▶ SUPPLIED RECORDS

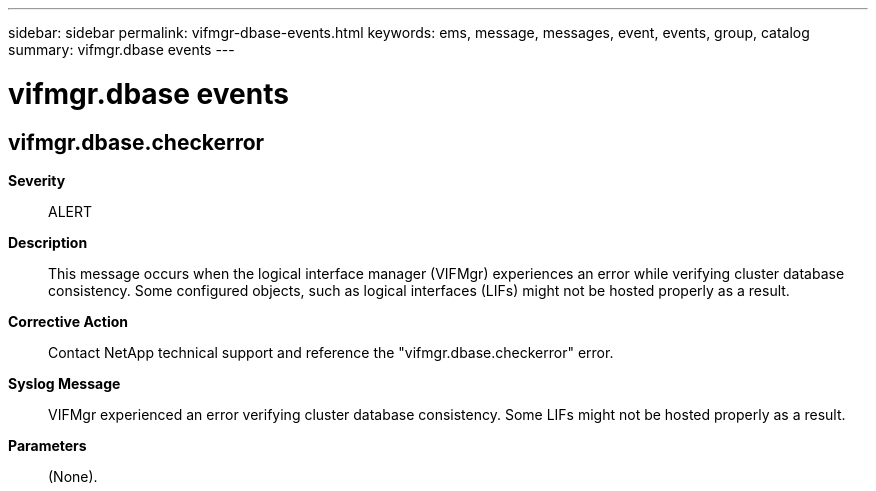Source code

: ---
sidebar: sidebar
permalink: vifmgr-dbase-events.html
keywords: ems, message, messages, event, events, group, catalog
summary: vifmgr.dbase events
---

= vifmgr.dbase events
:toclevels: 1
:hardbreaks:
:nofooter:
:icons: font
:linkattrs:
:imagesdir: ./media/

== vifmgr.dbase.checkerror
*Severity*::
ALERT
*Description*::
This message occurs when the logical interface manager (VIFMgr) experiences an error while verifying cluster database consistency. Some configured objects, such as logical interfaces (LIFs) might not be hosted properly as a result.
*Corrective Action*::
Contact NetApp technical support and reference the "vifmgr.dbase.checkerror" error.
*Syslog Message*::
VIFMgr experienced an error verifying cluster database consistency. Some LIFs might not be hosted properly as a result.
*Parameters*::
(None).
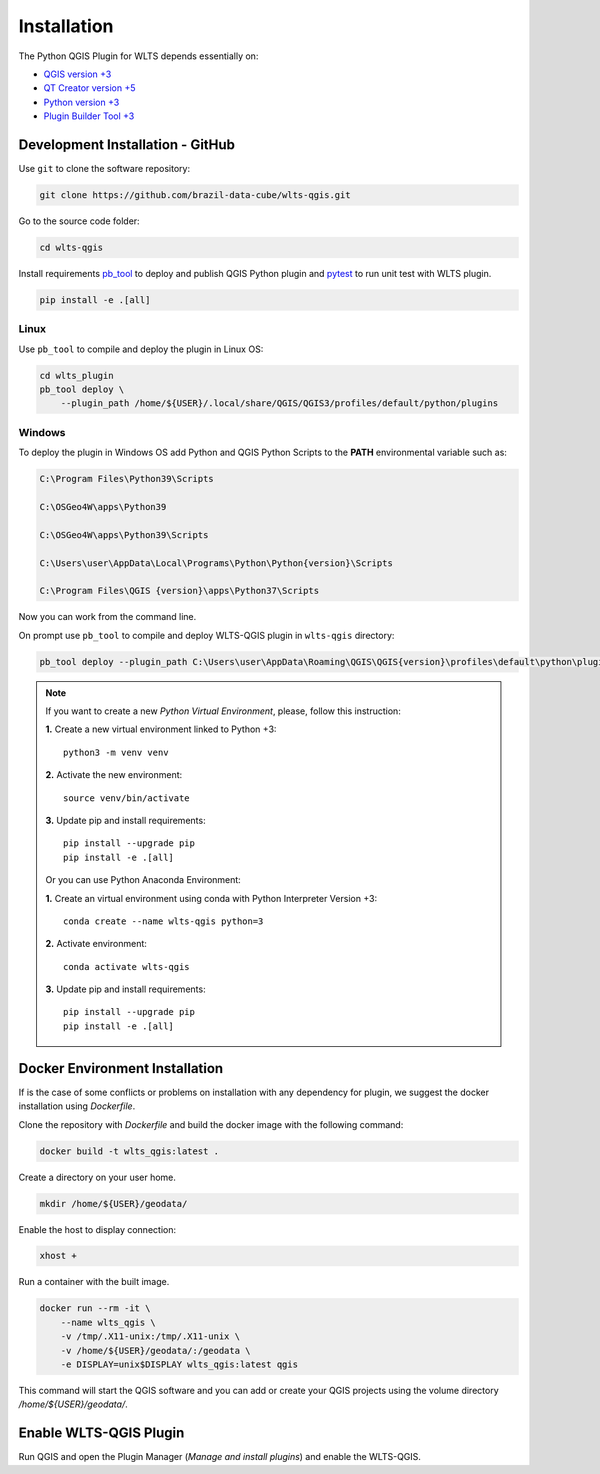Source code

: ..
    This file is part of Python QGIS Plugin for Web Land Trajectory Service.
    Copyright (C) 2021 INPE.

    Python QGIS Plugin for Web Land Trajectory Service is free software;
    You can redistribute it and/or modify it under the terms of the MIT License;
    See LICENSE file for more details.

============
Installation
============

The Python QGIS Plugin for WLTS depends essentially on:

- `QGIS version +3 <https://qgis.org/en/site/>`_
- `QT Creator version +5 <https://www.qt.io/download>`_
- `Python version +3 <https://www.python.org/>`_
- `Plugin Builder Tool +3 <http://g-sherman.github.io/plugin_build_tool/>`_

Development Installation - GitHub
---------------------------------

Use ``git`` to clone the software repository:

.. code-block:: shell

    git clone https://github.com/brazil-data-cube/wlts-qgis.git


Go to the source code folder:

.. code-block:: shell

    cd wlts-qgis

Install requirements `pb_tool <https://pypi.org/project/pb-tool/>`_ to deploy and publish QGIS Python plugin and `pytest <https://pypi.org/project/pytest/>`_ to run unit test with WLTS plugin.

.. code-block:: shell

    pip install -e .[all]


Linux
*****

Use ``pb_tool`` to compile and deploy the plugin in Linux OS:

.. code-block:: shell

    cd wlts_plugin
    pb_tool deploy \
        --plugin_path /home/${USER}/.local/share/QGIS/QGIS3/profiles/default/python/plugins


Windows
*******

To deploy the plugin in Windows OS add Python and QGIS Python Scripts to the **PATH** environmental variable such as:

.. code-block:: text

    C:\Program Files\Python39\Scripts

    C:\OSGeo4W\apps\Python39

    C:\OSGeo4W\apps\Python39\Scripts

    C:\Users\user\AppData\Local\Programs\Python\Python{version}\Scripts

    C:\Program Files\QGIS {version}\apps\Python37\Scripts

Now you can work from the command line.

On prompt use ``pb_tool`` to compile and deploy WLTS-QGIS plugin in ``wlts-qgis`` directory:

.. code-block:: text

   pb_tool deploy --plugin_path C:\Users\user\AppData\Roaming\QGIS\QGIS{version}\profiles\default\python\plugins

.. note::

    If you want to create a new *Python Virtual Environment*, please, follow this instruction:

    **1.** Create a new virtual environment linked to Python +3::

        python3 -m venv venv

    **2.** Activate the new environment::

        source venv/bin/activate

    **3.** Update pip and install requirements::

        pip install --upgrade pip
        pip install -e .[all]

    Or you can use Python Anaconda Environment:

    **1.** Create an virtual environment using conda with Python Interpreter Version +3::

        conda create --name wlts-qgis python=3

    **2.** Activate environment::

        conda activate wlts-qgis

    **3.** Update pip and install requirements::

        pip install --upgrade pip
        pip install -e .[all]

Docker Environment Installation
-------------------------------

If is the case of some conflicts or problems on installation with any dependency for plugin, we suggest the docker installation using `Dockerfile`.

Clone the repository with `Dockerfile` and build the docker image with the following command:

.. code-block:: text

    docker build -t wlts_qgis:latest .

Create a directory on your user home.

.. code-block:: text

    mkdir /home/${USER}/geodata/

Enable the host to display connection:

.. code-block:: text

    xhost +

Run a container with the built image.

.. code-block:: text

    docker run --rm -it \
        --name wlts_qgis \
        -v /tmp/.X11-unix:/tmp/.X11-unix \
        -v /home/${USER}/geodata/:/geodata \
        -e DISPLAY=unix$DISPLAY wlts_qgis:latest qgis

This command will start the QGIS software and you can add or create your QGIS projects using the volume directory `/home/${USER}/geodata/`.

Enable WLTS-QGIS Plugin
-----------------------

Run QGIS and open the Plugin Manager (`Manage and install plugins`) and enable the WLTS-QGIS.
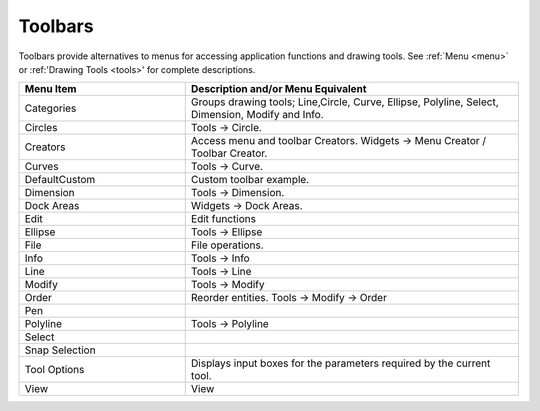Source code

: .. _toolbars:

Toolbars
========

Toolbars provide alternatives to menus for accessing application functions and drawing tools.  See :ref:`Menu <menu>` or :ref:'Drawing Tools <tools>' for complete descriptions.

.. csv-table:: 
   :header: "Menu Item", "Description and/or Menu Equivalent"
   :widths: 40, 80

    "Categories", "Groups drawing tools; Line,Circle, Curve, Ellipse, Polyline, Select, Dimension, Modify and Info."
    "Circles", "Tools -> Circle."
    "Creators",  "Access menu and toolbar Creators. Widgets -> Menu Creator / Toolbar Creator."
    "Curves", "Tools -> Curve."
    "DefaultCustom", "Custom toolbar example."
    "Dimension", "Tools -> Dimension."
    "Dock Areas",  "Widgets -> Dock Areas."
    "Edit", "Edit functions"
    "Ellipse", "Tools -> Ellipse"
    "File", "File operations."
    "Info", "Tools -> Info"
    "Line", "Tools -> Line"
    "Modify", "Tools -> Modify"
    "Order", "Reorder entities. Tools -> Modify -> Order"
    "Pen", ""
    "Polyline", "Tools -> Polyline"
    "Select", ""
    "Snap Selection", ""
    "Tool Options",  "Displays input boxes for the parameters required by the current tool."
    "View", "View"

▶ TASK GOAL
Print the listing exactly, images excluded.

▶ EXPECTED ANSWER
Source code

: ---
sidebar: sidebar
permalink: vifmgr-dbase-events.html
keywords: ems, message, messages, event, events, group, catalog
summary: vifmgr.dbase events
---

= vifmgr.dbase events
:toclevels: 1
:hardbreaks:
:nofooter:
:icons: font
:linkattrs:
:imagesdir: ./media/

== vifmgr.dbase.checkerror
*Severity*::
ALERT
*Description*::
This message occurs when the logical interface manager (VIFMgr) experiences an error while verifying cluster database consistency. Some configured objects, such as logical interfaces (LIFs) might not be hosted properly as a result.
*Corrective Action*::
Contact NetApp technical support and reference the "vifmgr.dbase.checkerror" error.
*Syslog Message*::
VIFMgr experienced an error verifying cluster database consistency. Some LIFs might not be hosted properly as a result.
*Parameters*::
(None).
Source code

: ..
    This file is part of Python QGIS Plugin for Web Land Trajectory Service.
    Copyright (C) 2021 INPE.

    Python QGIS Plugin for Web Land Trajectory Service is free software;
    You can redistribute it and/or modify it under the terms of the MIT License;
    See LICENSE file for more details.

============
Installation
============

The Python QGIS Plugin for WLTS depends essentially on:

- `QGIS version +3 <https://qgis.org/en/site/>`_
- `QT Creator version +5 <https://www.qt.io/download>`_
- `Python version +3 <https://www.python.org/>`_
- `Plugin Builder Tool +3 <http://g-sherman.github.io/plugin_build_tool/>`_

Development Installation - GitHub
---------------------------------

Use ``git`` to clone the software repository:

.. code-block:: shell

    git clone https://github.com/brazil-data-cube/wlts-qgis.git


Go to the source code folder:

.. code-block:: shell

    cd wlts-qgis

Install requirements `pb_tool <https://pypi.org/project/pb-tool/>`_ to deploy and publish QGIS Python plugin and `pytest <https://pypi.org/project/pytest/>`_ to run unit test with WLTS plugin.

.. code-block:: shell

    pip install -e .[all]


Linux
*****

Use ``pb_tool`` to compile and deploy the plugin in Linux OS:

.. code-block:: shell

    cd wlts_plugin
    pb_tool deploy \
        --plugin_path /home/${USER}/.local/share/QGIS/QGIS3/profiles/default/python/plugins


Windows
*******

To deploy the plugin in Windows OS add Python and QGIS Python Scripts to the **PATH** environmental variable such as:

.. code-block:: text

    C:\Program Files\Python39\Scripts

    C:\OSGeo4W\apps\Python39

    C:\OSGeo4W\apps\Python39\Scripts

    C:\Users\user\AppData\Local\Programs\Python\Python{version}\Scripts

    C:\Program Files\QGIS {version}\apps\Python37\Scripts

Now you can work from the command line.

On prompt use ``pb_tool`` to compile and deploy WLTS-QGIS plugin in ``wlts-qgis`` directory:

.. code-block:: text

   pb_tool deploy --plugin_path C:\Users\user\AppData\Roaming\QGIS\QGIS{version}\profiles\default\python\plugins

.. note::

    If you want to create a new *Python Virtual Environment*, please, follow this instruction:

    **1.** Create a new virtual environment linked to Python +3::

        python3 -m venv venv

    **2.** Activate the new environment::

        source venv/bin/activate

    **3.** Update pip and install requirements::

        pip install --upgrade pip
        pip install -e .[all]

    Or you can use Python Anaconda Environment:

    **1.** Create an virtual environment using conda with Python Interpreter Version +3::

        conda create --name wlts-qgis python=3

    **2.** Activate environment::

        conda activate wlts-qgis

    **3.** Update pip and install requirements::

        pip install --upgrade pip
        pip install -e .[all]

Docker Environment Installation
-------------------------------

If is the case of some conflicts or problems on installation with any dependency for plugin, we suggest the docker installation using `Dockerfile`.

Clone the repository with `Dockerfile` and build the docker image with the following command:

.. code-block:: text

    docker build -t wlts_qgis:latest .

Create a directory on your user home.

.. code-block:: text

    mkdir /home/${USER}/geodata/

Enable the host to display connection:

.. code-block:: text

    xhost +

Run a container with the built image.

.. code-block:: text

    docker run --rm -it \
        --name wlts_qgis \
        -v /tmp/.X11-unix:/tmp/.X11-unix \
        -v /home/${USER}/geodata/:/geodata \
        -e DISPLAY=unix$DISPLAY wlts_qgis:latest qgis

This command will start the QGIS software and you can add or create your QGIS projects using the volume directory `/home/${USER}/geodata/`.

Enable WLTS-QGIS Plugin
-----------------------

Run QGIS and open the Plugin Manager (`Manage and install plugins`) and enable the WLTS-QGIS.
Source code

: .. _toolbars:

Toolbars
========

Toolbars provide alternatives to menus for accessing application functions and drawing tools.  See :ref:`Menu <menu>` or :ref:'Drawing Tools <tools>' for complete descriptions.

.. csv-table:: 
   :header: "Menu Item", "Description and/or Menu Equivalent"
   :widths: 40, 80

    "Categories", "Groups drawing tools; Line,Circle, Curve, Ellipse, Polyline, Select, Dimension, Modify and Info."
    "Circles", "Tools -> Circle."
    "Creators",  "Access menu and toolbar Creators. Widgets -> Menu Creator / Toolbar Creator."
    "Curves", "Tools -> Curve."
    "DefaultCustom", "Custom toolbar example."
    "Dimension", "Tools -> Dimension."
    "Dock Areas",  "Widgets -> Dock Areas."
    "Edit", "Edit functions"
    "Ellipse", "Tools -> Ellipse"
    "File", "File operations."
    "Info", "Tools -> Info"
    "Line", "Tools -> Line"
    "Modify", "Tools -> Modify"
    "Order", "Reorder entities. Tools -> Modify -> Order"
    "Pen", ""
    "Polyline", "Tools -> Polyline"
    "Select", ""
    "Snap Selection", ""
    "Tool Options",  "Displays input boxes for the parameters required by the current tool."
    "View", "View"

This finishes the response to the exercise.